Because of the ease of access to digital marketplaces, the practice of side-hustling, historically necessary to precarious workers for making ends meet, becomes more and more generalised. Precarity is reframed as a chance for empowerment, which resonates with a general need for opportunities in the face of economic vulnerability, but also with a certain desire for self- realisation and liberation from the drudgery of day-jobs. Platforms democratise entrepreneurial hustle by enabling anybody anywhere to access extremely dynamic content marketplaces, connecting with audiences and finding inventive ways to monetise attention, to live off one’s previously un-expressed talent. After all, a key promise of the platform economy is that of connecting self-expression to monetisation, potentially freeing oneself from the dread of salaried work by pursuing their passion. [1]

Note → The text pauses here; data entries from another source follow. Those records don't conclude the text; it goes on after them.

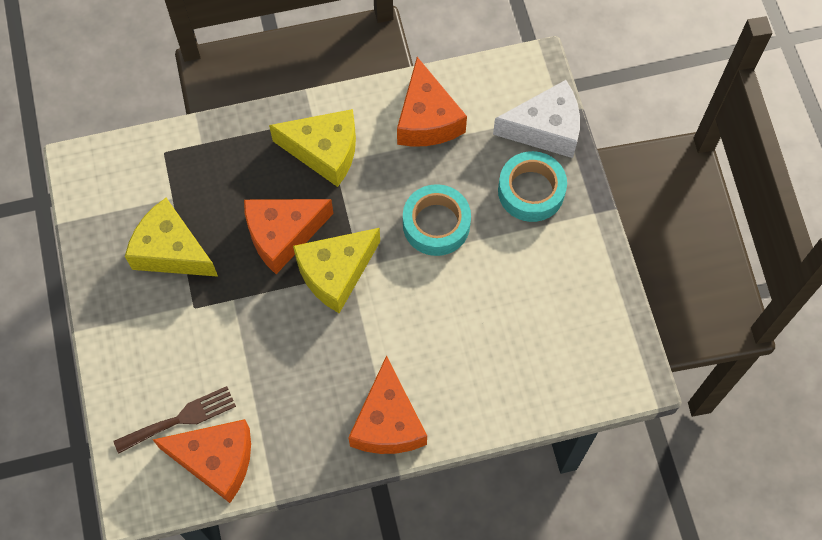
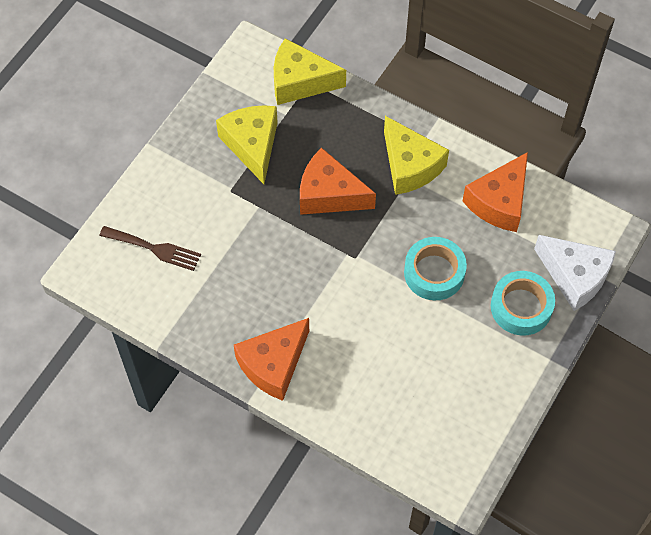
camera: 45 degrees right, 5 degrees down
orange cheese [153,419,251,503] -> none
yellow cheese [293,228,380,313] -> yellow cheese moved to [274,38,346,105]

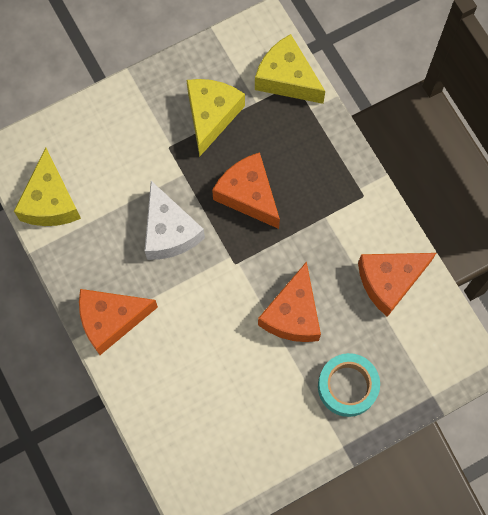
camera: 30 degrees right, 10 degrees up
brown fork [99,226,201,271] -> none
yellow cheese [384,116,449,195] -> yellow cheese moved to [14,148,81,226]
turquoise tape [404,237,467,300] -> orange cheese [258,261,321,342]
white cheese [534,235,616,311] -> white cheese moved to [145,181,205,260]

Caption for example PNG image

Notes

  1. Interestingly, analysing the online aesthetics of “hustle culture”, art critic Brad Troemel individuates 1 a key shift in the post-pandemic period; whereby the meaning of ‘hustle’ as never-ending grind through many part-time gigs — the ethos of the gig economy — mutates into hustle as ‘scam’, the logic of recruiting followers and growing a community in order to promote investments and spread propaganda. Scam culture follows the promise of achieving passive income through confidence scam models, which was popularised during the 2021 NFT bubble and the subsequent online proliferation of investment recruiting, coaching communities and other forms of pyramid schemes (Troemel).